Fauzan Hangriawan memang pemuda yang berani coba- coba. Sejak kecil dia telah diajarkan untuk selalu berusaha sendiri. Pria kelahiran Pontianak 27 tahun silam ini memang menjadi sosok yang doyan berbisnis. Sejak remaja, tepatnya di bangku SMP di Lampung, ia kerap membantu orang tuanya berjualan kelapa dan beras. Di SMA, dia telah memberanikan membuka usaha sendiri dari menjual sepatu, kuliner, hingga usaha percetakan, dilakoninya.
Meski tidak bertahan lama, Fauzan tetap tak kapok menggeluti bisnis baru setiap ada kesempatan. Bisa dibilang berbisnis menjadi passion nya kini hingga sukses berbisnis ikan lele. Bisnis ikan lele Sangkuriang dibawah bendera Sylva Farm Bangun Bangsa yang bisa dibilang bermodal minim. Dari modal Rp.1,5 juta, ia membeli bibit lele sendiri, membeli 1.000 bibit lele, pakan lele, dan terpal untuk pembuatan satu kolam di belakang rumah.
Bisnis yang digeluti sejak 2009 ini tidak lah berjalan sebaik seperti yang dipikirkan. Pria yang ternyata lulusan Fakultas Hukum Universitas Atmajaya, Jakarta, ini tetap menggeluti bisnisnya meski leleny lebih banyak yang mati. "Pengetahuannya saya tentang budidaya lele sangat terbatas waktu itu. Tapi, saya bertekad mencobanya," ceritanya. Ketika itu, hanya 40 persen bibit lele yang mampu bertahan di awal percobaan. Meski begitu, selang tiga bulan, Fauzan berhasil menikmati hasil panen seberat 40 kg lele.
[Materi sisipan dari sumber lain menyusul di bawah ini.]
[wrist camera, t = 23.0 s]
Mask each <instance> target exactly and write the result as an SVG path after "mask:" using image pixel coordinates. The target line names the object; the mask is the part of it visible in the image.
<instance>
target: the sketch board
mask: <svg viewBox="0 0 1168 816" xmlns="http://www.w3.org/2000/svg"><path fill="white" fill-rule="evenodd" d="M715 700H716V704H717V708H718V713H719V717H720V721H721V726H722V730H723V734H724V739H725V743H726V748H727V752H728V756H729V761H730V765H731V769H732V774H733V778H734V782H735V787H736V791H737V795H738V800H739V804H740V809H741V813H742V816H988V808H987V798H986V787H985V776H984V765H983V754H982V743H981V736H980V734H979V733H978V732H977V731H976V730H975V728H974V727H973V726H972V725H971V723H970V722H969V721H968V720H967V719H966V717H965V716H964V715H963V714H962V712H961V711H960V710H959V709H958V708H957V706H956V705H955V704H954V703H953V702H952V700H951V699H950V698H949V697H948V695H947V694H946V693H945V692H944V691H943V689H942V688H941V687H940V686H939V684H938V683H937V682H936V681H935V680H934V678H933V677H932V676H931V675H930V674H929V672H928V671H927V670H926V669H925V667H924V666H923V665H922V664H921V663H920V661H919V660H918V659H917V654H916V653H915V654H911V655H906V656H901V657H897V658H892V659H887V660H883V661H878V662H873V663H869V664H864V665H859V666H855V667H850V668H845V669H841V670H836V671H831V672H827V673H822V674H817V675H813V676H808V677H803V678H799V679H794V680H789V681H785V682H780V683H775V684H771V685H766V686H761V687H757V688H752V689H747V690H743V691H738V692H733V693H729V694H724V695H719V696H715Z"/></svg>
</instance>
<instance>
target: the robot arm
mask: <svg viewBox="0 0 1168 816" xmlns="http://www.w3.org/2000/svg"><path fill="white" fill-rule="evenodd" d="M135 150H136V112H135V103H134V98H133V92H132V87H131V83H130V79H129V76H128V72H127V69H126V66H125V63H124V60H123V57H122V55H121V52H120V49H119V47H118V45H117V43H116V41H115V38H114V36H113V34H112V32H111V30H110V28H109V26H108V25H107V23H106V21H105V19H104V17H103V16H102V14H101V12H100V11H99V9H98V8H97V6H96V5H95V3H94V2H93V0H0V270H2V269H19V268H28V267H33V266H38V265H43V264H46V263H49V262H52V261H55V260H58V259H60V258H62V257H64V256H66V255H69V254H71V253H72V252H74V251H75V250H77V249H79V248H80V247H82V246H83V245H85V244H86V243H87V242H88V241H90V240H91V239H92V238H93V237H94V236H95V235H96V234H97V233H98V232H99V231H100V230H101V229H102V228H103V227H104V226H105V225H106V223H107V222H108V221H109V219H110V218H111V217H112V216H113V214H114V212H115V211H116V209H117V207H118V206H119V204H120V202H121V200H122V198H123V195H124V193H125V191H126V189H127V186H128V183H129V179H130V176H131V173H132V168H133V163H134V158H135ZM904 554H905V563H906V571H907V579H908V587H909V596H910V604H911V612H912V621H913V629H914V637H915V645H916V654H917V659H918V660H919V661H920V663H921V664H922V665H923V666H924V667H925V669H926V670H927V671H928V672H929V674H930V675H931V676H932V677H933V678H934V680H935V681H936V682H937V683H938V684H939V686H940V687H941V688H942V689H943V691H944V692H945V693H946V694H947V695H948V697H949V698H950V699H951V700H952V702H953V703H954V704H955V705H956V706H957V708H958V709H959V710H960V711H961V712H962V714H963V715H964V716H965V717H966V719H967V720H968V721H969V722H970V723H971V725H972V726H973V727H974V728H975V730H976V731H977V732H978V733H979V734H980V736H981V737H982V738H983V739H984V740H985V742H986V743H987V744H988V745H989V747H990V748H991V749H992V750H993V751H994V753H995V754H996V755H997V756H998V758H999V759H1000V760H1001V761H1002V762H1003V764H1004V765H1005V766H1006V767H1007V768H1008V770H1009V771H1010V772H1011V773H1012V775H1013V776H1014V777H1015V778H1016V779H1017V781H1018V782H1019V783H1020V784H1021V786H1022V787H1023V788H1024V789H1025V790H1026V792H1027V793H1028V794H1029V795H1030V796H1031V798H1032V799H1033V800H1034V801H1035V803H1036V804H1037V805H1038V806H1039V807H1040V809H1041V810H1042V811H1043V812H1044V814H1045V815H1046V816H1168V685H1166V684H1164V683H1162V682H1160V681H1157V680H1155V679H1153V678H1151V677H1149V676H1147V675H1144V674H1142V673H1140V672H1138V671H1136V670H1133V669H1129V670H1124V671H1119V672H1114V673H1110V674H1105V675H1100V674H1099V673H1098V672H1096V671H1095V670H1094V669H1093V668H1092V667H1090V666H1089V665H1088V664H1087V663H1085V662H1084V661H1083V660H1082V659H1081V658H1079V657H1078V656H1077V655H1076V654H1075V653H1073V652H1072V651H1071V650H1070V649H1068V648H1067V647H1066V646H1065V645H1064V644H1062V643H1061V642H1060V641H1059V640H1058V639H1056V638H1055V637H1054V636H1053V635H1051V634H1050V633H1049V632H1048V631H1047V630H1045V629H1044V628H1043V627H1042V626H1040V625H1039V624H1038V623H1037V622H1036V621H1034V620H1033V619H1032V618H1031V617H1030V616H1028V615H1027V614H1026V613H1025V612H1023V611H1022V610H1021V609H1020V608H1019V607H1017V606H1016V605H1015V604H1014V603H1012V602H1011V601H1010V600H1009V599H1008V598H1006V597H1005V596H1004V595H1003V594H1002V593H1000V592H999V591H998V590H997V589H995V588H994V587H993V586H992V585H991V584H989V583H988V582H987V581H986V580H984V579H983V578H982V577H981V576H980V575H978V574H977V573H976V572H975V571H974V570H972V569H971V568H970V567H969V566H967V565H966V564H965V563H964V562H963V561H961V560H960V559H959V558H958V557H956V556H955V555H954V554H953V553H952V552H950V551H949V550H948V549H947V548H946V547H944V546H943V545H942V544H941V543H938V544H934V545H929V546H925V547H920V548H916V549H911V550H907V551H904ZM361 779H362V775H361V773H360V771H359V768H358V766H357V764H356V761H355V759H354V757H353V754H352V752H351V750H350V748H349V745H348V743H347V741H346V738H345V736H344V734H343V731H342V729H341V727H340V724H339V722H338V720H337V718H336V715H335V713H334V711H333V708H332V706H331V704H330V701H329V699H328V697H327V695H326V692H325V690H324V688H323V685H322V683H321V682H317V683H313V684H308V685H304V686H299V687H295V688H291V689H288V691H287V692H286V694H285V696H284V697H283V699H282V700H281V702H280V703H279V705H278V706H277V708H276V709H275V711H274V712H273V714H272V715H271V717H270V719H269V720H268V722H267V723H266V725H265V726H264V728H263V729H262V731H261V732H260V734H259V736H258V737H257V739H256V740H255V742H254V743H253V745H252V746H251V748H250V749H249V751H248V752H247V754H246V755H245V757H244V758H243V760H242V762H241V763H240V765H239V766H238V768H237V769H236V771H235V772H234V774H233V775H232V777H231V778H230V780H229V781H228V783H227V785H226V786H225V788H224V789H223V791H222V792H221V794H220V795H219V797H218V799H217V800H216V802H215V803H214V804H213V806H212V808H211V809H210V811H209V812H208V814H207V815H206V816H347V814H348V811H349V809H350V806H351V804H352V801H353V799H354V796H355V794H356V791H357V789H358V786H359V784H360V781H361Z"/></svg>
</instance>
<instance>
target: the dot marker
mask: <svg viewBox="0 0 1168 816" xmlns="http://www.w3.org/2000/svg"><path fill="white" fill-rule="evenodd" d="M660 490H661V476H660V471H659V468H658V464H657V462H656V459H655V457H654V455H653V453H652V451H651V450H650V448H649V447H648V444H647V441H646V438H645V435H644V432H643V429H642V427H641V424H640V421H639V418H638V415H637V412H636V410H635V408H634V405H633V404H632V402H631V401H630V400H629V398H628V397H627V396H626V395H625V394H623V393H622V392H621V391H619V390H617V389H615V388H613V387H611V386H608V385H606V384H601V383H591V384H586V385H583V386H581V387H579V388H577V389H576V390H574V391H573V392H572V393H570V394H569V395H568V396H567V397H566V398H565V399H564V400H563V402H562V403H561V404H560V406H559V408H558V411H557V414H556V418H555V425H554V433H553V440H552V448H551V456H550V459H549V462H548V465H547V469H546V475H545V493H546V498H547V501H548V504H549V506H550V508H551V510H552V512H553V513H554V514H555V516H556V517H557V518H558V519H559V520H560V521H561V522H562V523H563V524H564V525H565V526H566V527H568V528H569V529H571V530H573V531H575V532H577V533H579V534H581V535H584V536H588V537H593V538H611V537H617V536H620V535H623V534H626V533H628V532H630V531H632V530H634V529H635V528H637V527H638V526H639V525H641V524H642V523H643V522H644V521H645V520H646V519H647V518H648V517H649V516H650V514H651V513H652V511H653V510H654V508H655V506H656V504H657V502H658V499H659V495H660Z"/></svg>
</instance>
Kali ini sukses pembibitan lebih baik sehingga menghasilkan untung. Melihat hasil yang cukup menggiurkan inilah, Fauzan memutuskan terus menggeluti budidaya lele.
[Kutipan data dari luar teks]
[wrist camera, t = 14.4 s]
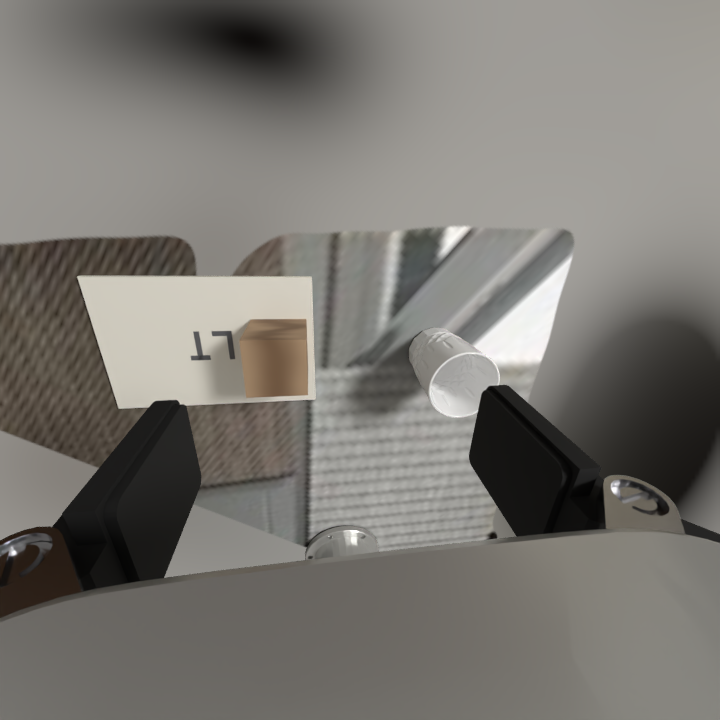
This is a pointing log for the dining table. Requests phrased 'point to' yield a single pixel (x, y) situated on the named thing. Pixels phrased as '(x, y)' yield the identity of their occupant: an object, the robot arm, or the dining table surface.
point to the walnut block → (275, 357)
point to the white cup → (451, 371)
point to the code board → (188, 333)
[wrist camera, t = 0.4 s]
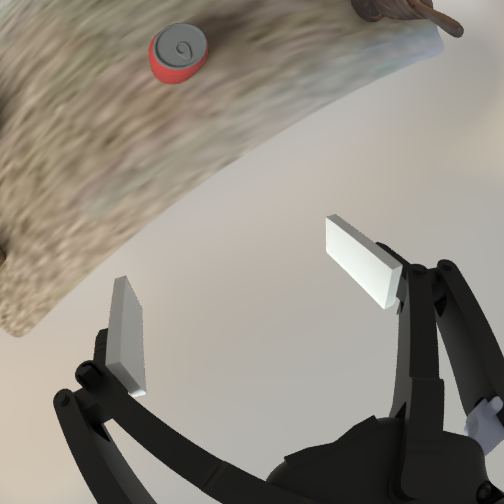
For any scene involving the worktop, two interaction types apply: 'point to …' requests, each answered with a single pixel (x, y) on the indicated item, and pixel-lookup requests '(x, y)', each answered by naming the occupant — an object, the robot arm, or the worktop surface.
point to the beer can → (177, 52)
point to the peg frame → (2, 258)
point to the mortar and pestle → (406, 12)
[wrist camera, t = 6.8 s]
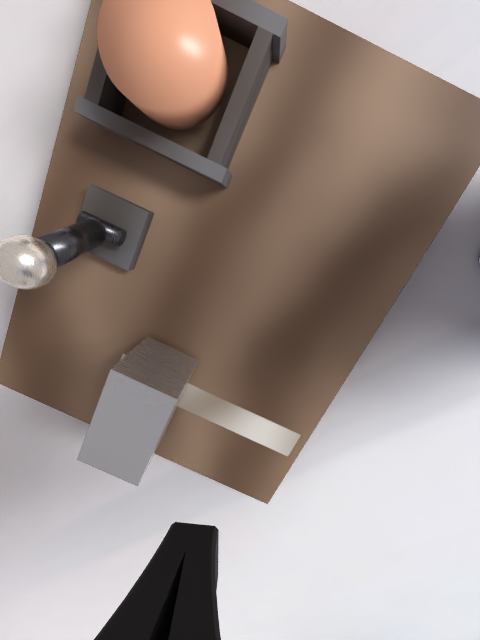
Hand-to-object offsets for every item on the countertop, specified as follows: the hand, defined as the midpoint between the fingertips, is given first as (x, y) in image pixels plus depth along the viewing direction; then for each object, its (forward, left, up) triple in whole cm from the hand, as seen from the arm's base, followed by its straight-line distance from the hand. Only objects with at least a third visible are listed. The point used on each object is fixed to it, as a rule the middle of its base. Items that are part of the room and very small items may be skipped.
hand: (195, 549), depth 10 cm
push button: (+8, -13, -7) cm, 17 cm away
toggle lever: (+9, -6, -7) cm, 13 cm away
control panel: (+4, -6, -10) cm, 13 cm away
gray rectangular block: (+4, +1, -9) cm, 10 cm away
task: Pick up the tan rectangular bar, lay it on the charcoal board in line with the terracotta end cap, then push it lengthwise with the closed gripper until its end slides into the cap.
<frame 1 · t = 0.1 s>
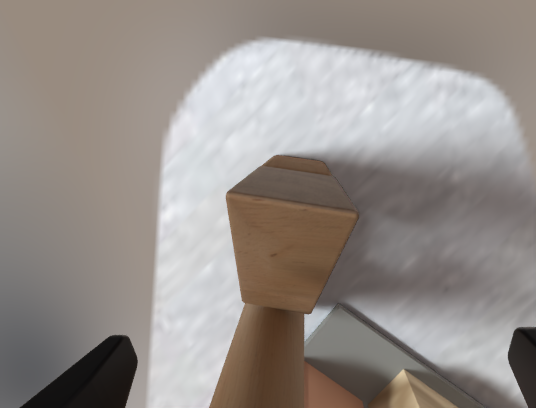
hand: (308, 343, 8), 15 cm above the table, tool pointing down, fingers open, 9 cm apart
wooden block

Suatu saat dia menemukan berita tentang lele Sangkuriang. Menurutnya, kala itu, varietas lele Sangkuriang merupakan varietas terbaik. Bahkan, hasil riset pemerintah yang ia pernah baca telah menyebutkan, masa panen jenis lele ini lebih cepat, yakni hanya dua bulan saja. Daya tahan terhadap berbagai penyakit dan perubahan suhu pun lebih baik dibandingkan jenis lain, seperti lele dumbo.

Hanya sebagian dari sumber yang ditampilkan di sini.